# [RECORDS SHOWN]
[Start of Attachment]
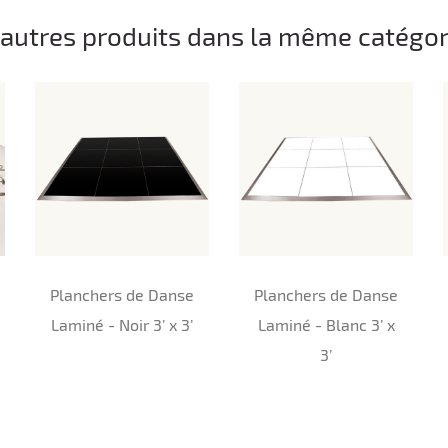
 autres produits dans la même catégori
Planchers de Danse
Planchers de Danse
Laminé - Noir 3’ x 3’
Laminé - Blanc 3’ x
3’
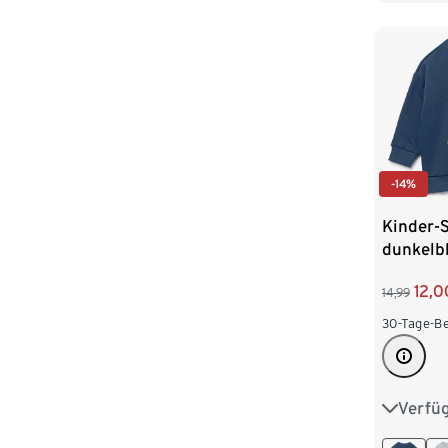
-14%
Kinder-S
dunkelb
12,0
14,99
30-Tage-Be
Verfü
86/92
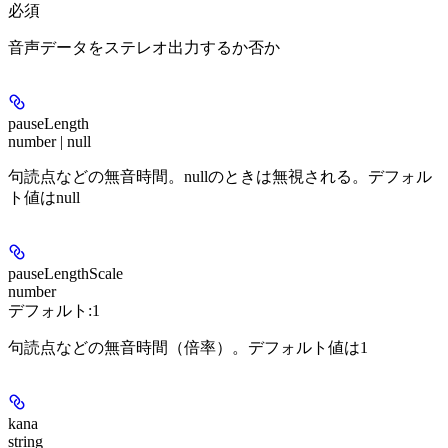
必須
音声データをステレオ出力するか否か
pauseLength
number | null
句読点などの無音時間。nullのときは無視される。デフォル
ト値はnull
pauseLengthScale
number
デフォルト:
1
句読点などの無音時間（倍率）。デフォルト値は1
kana
string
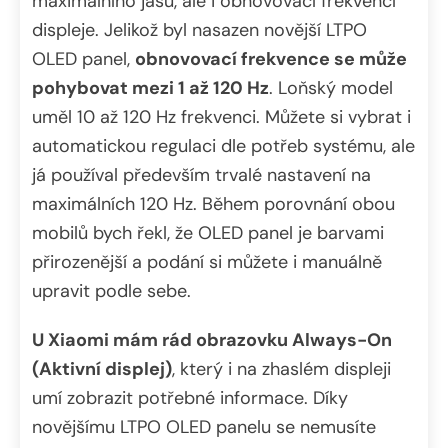
maximálního jasu, ale i obnovovací frekvencí
displeje. Jelikož byl nasazen novější LTPO
OLED panel,
obnovovací frekvence se může
pohybovat mezi 1 až 120 Hz
. Loňský model
uměl 10 až 120 Hz frekvenci. Můžete si vybrat i
automatickou regulaci dle potřeb systému, ale
já používal především trvalé nastavení na
maximálních 120 Hz. Během porovnání obou
mobilů bych řekl, že OLED panel je barvami
přirozenější a podání si můžete i manuálně
upravit podle sebe.
U Xiaomi mám rád obrazovku Always-On
(Aktivní displej)
, který i na zhaslém displeji
umí zobrazit potřebné informace. Díky
novějšímu LTPO OLED panelu se nemusíte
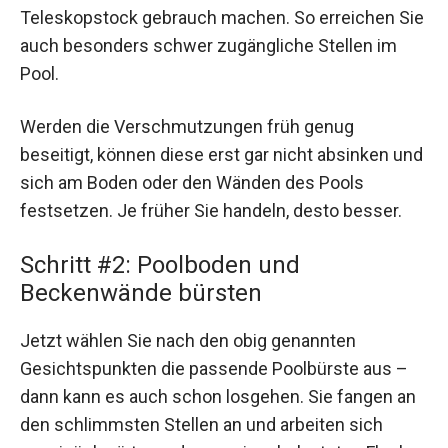
Teleskopstock gebrauch machen. So erreichen Sie
auch besonders schwer zugängliche Stellen im
Pool.
Werden die Verschmutzungen früh genug
beseitigt, können diese erst gar nicht absinken und
sich am Boden oder den Wänden des Pools
festsetzen. Je früher Sie handeln, desto besser.
Schritt #2: Poolboden und
Beckenwände bürsten
Jetzt wählen Sie nach den obig genannten
Gesichtspunkten die passende Poolbürste aus –
dann kann es auch schon losgehen. Sie fangen an
den schlimmsten Stellen an und arbeiten sich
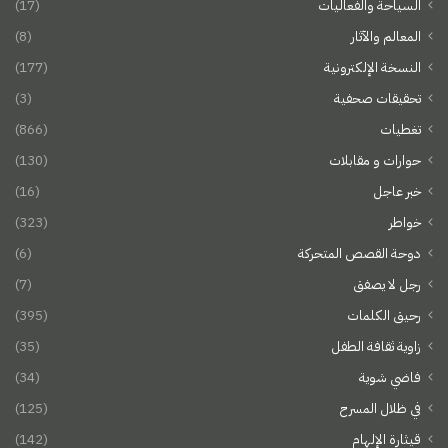
السياحة والفعاليات
(17)
المعالم والآثار
(8)
النسخة الإلكترونية
(177)
تحقيقات صحفية
(3)
تغطيات
(866)
حوارات و مقابلات
(130)
خبر عاجل
(16)
خواطر
(323)
دوحة القصص المتحركة
(6)
رجل لا يصفق
(7)
رحيق الكلمات
(395)
زاوية ثقافة الطفل
(35)
فاضي شوية
(34)
في ظلال المسرح
(125)
قيثارة الإلهام
(142)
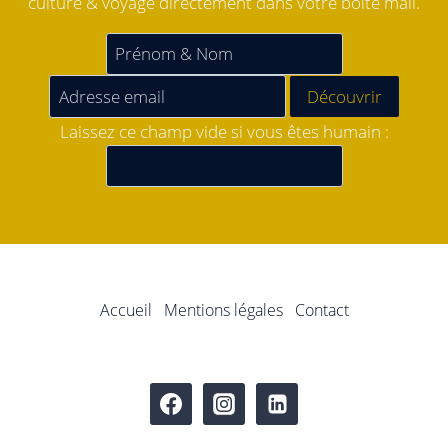
culture & voyage directement dans votre boîte mail.
Laissez ce champ vide si vous êtes humain :
Accueil
Mentions légales
Contact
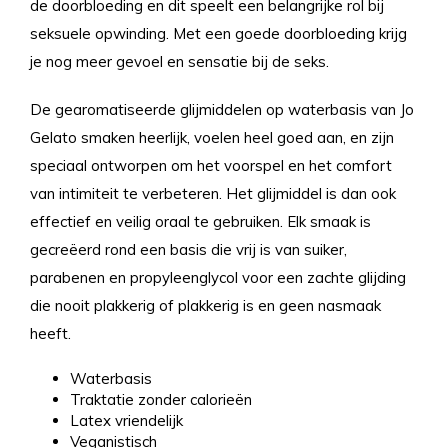
de doorbloeding en dit speelt een belangrijke rol bij
seksuele opwinding. Met een goede doorbloeding krijg
je nog meer gevoel en sensatie bij de seks.
De gearomatiseerde glijmiddelen op waterbasis van Jo
Gelato smaken heerlijk, voelen heel goed aan, en zijn
speciaal ontworpen om het voorspel en het comfort
van intimiteit te verbeteren. Het glijmiddel is dan ook
effectief en veilig oraal te gebruiken. Elk smaak is
gecreëerd rond een basis die vrij is van suiker,
parabenen en propyleenglycol voor een zachte glijding
die nooit plakkerig of plakkerig is en geen nasmaak
heeft.
Waterbasis
Traktatie zonder calorieën
Latex vriendelijk
Veganistisch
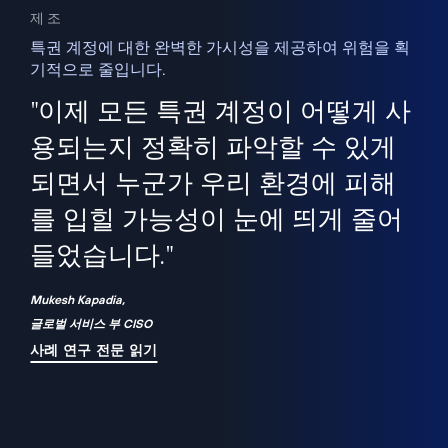
제조
특권 계정에 대한 완벽한 가시성을 제공하여 위험을 획
기적으로 줄입니다.
을
새
사용
"이제 모든 특권 계정이 어떻게 사
을
지
사
용되는지 정확히 파악할 수 있게
세
되면서 누군가 우리 환경에 피해
 이
를 입힐 가능성이 눈에 띄게 줄어
기
들었습니다."
화
Mukesh Kapadia,
글로벌 서비스 부 CISO
사례 연구 전문 읽기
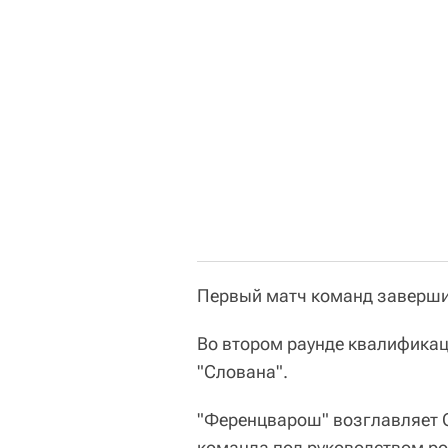
Первый матч команд завершил
Во втором раунде квалификац
"Слована".
"Ференцварош" возглавляет 
команда под руководством ро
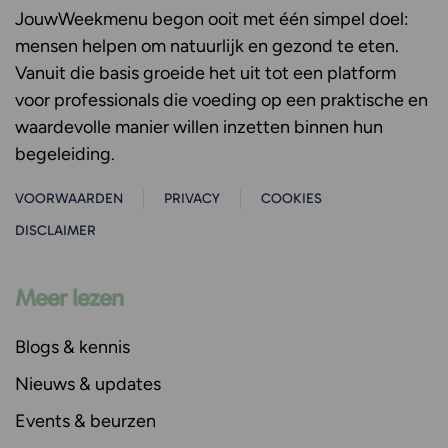
JouwWeekmenu
begon ooit met één simpel doel:
mensen helpen om natuurlijk en gezond te eten.
Vanuit die basis groeide het uit tot een platform
voor professionals die voeding op een praktische en
waardevolle manier willen inzetten binnen hun
begeleiding.
VOORWAARDEN
PRIVACY
COOKIES
DISCLAIMER
Meer lezen
Blogs & kennis
Nieuws & updates
Events & beurzen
[End of Attachment]
# [PROBLEM REQUIREMENTS]
Leave the pictures out and reproduce every record above exactly.

# [ANSWER TO THE EXERCISE]
 autres produits dans la même catégori
Planchers de Danse
Planchers de Danse
Laminé - Noir 3’ x 3’
Laminé - Blanc 3’ x
3’
-14%
Kinder-S
dunkelb
12,0
14,99
30-Tage-Be
Verfü
86/92
必須
音声データをステレオ出力するか否か
pauseLength
number | null
句読点などの無音時間。nullのときは無視される。デフォル
ト値はnull
pauseLengthScale
number
デフォルト:
1
句読点などの無音時間（倍率）。デフォルト値は1
kana
string
maximálního jasu, ale i obnovovací frekvencí
displeje. Jelikož byl nasazen novější LTPO
OLED panel,
obnovovací frekvence se může
pohybovat mezi 1 až 120 Hz
. Loňský model
uměl 10 až 120 Hz frekvenci. Můžete si vybrat i
automatickou regulaci dle potřeb systému, ale
já používal především trvalé nastavení na
maximálních 120 Hz. Během porovnání obou
mobilů bych řekl, že OLED panel je barvami
přirozenější a podání si můžete i manuálně
upravit podle sebe.
U Xiaomi mám rád obrazovku Always-On
(Aktivní displej)
, který i na zhaslém displeji
umí zobrazit potřebné informace. Díky
novějšímu LTPO OLED panelu se nemusíte
Teleskopstock gebrauch machen. So erreichen Sie
auch besonders schwer zugängliche Stellen im
Pool.
Werden die Verschmutzungen früh genug
beseitigt, können diese erst gar nicht absinken und
sich am Boden oder den Wänden des Pools
festsetzen. Je früher Sie handeln, desto besser.
Schritt #2: Poolboden und
Beckenwände bürsten
Jetzt wählen Sie nach den obig genannten
Gesichtspunkten die passende Poolbürste aus –
dann kann es auch schon losgehen. Sie fangen an
den schlimmsten Stellen an und arbeiten sich
السياحة والفعاليات
(17)
المعالم والآثار
(8)
النسخة الإلكترونية
(177)
تحقيقات صحفية
(3)
تغطيات
(866)
حوارات و مقابلات
(130)
خبر عاجل
(16)
خواطر
(323)
دوحة القصص المتحركة
(6)
رجل لا يصفق
(7)
رحيق الكلمات
(395)
زاوية ثقافة الطفل
(35)
فاضي شوية
(34)
في ظلال المسرح
(125)
قيثارة الإلهام
(142)
culture & voyage directement dans votre boîte mail.
Laissez ce champ vide si vous êtes humain :
Accueil
Mentions légales
Contact
de doorbloeding en dit speelt een belangrijke rol bij
seksuele opwinding. Met een goede doorbloeding krijg
je nog meer gevoel en sensatie bij de seks.
De gearomatiseerde glijmiddelen op waterbasis van Jo
Gelato smaken heerlijk, voelen heel goed aan, en zijn
speciaal ontworpen om het voorspel en het comfort
van intimiteit te verbeteren. Het glijmiddel is dan ook
effectief en veilig oraal te gebruiken. Elk smaak is
gecreëerd rond een basis die vrij is van suiker,
parabenen en propyleenglycol voor een zachte glijding
die nooit plakkerig of plakkerig is en geen nasmaak
heeft.
Waterbasis
Traktatie zonder calorieën
Latex vriendelijk
Veganistisch
제조
특권 계정에 대한 완벽한 가시성을 제공하여 위험을 획
기적으로 줄입니다.
을
새
사용
"이제 모든 특권 계정이 어떻게 사
을
지
사
용되는지 정확히 파악할 수 있게
세
되면서 누군가 우리 환경에 피해
 이
를 입힐 가능성이 눈에 띄게 줄어
기
들었습니다."
화
Mukesh Kapadia,
글로벌 서비스 부 CISO
사례 연구 전문 읽기
Первый матч команд завершил
Во втором раунде квалификац
"Слована".
"Ференцварош" возглавляет 
команда под руководством ро
JouwWeekmenu
begon ooit met één simpel doel:
mensen helpen om natuurlijk en gezond te eten.
Vanuit die basis groeide het uit tot een platform
voor professionals die voeding op een praktische en
waardevolle manier willen inzetten binnen hun
begeleiding.
VOORWAARDEN
PRIVACY
COOKIES
DISCLAIMER
Meer lezen
Blogs & kennis
Nieuws & updates
Events & beurzen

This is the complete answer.